The capture of the Gulf Cartel's top leader could mean the end for one of Mexico’s oldest drug trafficking organizations, handing the country’s northeast over to the divided Zetas.
Jorge Eduardo Costilla Sanchez, known as “El Coss,” was captured on September 12 in Tampico, Tamaulipas. He was paraded before the press the following morning (see video, below), but kept silent, refusing to answer questions from reporters.
A navy spokesman said that a group of 30 marines had arrested the drug boss using information from five of his bodyguards, who were captured earlier that day elsewhere in Tamaulipas, reported La Jornada.
El Coss has been a member of the Gulf Cartel since being recruited in the 1990s while working as a police officer. He became a leader of the organization after the arrest of boss Osiel Cardenas Guillen in 2003, rising still further with the death of Osiel’s brother Antonio, known as “Tony Tormenta,” in November 2010.
The Gulf Cartel has seen a dramatic erosion in its powerbase since its former armed wing, the Zetas, went rogue in 2010. Coss was instrumental in the final break, refusing the group's demand that he hand over the killer of a Zetas boss in January that year, and since then the two have been at open war. The Zetas have used their military organization to take over much of the Gulf's territory in Mexico’s northeast, and cities such as Monterrey have seen an explosion of violence as the former allies fight for control.
InSight Crime Analysis
The capture of El Coss leaves the Gulf Cartel without a clear successor. The group split into two factions after Tony Tormenta was killed in a firefight with Mexican security forces in 2010: those loyal to the Cardenas Guillen family, known as the Rojos, opposed a group led by El Coss, known as the Metros.
The divide hardened when the leader of the Metros, Samuel Flores Borrego, alias “Metro 3,” was found dead in Tamaulipas in September 2011, likely killed by members of the Rojos. He is thought to have been the one who triggered the split with the Zetas by killing “El Concord 3” in January 2010.
A third Cardenas Guillen brother, Mario or “El Gordo,” was captured by marines last week in Altamira, Tamaulipas, and it looked at first as though El Coss had won overall control of the Gulf. As Proceso set out in a recent report, El Coss had been waging a long campaign against the Cardenas Guillen faction, setting up its members to be killed or captured, one by one, and may have even been behind the killing of El Metro 3. According to Proceso's source, this readiness to hand over his rivals won him the protection of the security forces
Now, betrayed by this bodyguards, it appears that his own tactics have been turned against him and that he has lost the protection of the security forces -- if indeed he ever had it. It is possible that El Coss' fall was triggered by El Gordo handing information to the authorities after his arrest.

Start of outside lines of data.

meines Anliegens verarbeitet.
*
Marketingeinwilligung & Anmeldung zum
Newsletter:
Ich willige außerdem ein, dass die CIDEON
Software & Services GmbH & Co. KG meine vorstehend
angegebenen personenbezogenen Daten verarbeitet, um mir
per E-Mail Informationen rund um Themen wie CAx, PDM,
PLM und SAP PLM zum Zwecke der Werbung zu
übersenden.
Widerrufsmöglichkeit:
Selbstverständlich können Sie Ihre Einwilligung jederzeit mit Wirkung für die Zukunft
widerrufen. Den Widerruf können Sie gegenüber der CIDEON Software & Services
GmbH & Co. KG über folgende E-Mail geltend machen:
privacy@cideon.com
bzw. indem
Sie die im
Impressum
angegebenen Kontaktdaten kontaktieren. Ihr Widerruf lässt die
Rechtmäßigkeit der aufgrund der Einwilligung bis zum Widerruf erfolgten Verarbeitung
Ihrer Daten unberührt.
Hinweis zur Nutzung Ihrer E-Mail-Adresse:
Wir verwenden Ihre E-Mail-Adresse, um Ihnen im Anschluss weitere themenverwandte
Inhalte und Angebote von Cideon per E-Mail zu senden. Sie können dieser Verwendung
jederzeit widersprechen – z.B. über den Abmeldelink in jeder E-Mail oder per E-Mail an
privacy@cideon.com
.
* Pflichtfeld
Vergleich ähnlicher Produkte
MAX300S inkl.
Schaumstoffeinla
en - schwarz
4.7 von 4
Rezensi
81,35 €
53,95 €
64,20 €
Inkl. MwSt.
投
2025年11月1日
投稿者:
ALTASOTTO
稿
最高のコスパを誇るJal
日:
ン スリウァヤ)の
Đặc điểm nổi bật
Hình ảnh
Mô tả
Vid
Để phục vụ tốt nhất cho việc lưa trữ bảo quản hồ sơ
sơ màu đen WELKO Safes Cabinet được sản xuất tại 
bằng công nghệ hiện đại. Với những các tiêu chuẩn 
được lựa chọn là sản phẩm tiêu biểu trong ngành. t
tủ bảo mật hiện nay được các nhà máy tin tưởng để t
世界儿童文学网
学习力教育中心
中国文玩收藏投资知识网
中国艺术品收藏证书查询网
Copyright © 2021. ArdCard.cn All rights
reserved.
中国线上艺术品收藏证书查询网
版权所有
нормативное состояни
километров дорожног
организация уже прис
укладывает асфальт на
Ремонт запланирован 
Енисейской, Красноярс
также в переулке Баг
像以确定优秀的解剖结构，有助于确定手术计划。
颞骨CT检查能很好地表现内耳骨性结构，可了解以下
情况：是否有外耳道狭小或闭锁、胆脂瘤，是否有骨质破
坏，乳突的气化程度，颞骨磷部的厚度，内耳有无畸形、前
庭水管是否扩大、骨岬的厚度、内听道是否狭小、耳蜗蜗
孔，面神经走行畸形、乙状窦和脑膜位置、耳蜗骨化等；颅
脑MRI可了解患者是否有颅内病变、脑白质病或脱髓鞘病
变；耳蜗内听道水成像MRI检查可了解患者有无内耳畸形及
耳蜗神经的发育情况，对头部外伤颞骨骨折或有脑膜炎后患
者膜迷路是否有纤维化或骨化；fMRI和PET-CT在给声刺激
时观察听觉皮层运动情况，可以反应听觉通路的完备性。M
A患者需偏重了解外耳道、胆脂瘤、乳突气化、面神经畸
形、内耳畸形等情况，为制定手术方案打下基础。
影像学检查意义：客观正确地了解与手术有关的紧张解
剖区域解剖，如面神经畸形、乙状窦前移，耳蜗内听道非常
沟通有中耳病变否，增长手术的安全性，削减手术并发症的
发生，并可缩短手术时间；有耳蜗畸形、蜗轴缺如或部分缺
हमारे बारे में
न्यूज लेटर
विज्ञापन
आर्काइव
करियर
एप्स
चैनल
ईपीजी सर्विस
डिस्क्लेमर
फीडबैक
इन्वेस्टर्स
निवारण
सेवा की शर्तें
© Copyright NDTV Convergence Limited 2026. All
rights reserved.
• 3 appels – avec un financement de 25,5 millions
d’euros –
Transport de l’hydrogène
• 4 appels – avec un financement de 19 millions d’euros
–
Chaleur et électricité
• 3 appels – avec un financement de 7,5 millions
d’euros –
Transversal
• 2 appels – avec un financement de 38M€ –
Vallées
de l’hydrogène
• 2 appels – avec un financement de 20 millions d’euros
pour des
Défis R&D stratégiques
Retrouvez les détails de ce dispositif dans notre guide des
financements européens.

The Gulf's infighting has left no winners. Without a clear heir to El Coss, the group’s decline could become terminal, although it is likely that there are enough old-time bosses still around to keep at least some of its drug business going. The recent capture of the cartel's top South America representative, in Colombia, could disrupt business still further.
One obvious beneficiary of a Gulf collapse would be the rival Zetas, who might be able to take Gulf-controlled areas like Reynosa and Matamoros. It is possible that fragments of the Gulf could join up with their allies in the Sinaloa Cartel, or even go over to the Zetas, though resentments left over from their bitter split make this less likely.
However, with the Zetas currently embroiled in internal warfare after a rumored split between its top leaders, it is difficult to predict who will emerge to take the place of the Gulf Cartel. Analyst Alejandro Hope told InSight Crime that, if Gulf members do go over to the Zetas, this would most likely benefit the faction of Heriberto Lazcano Lazcano, "Z-3," and "El Taliban." Hope says that Coss’ capture could result in the Sinaloa Cartel being drawn more directly into the Zetas’ internal struggle, with this conflict replacing the Gulf-Zetas war as the main driver of violence in the northeast.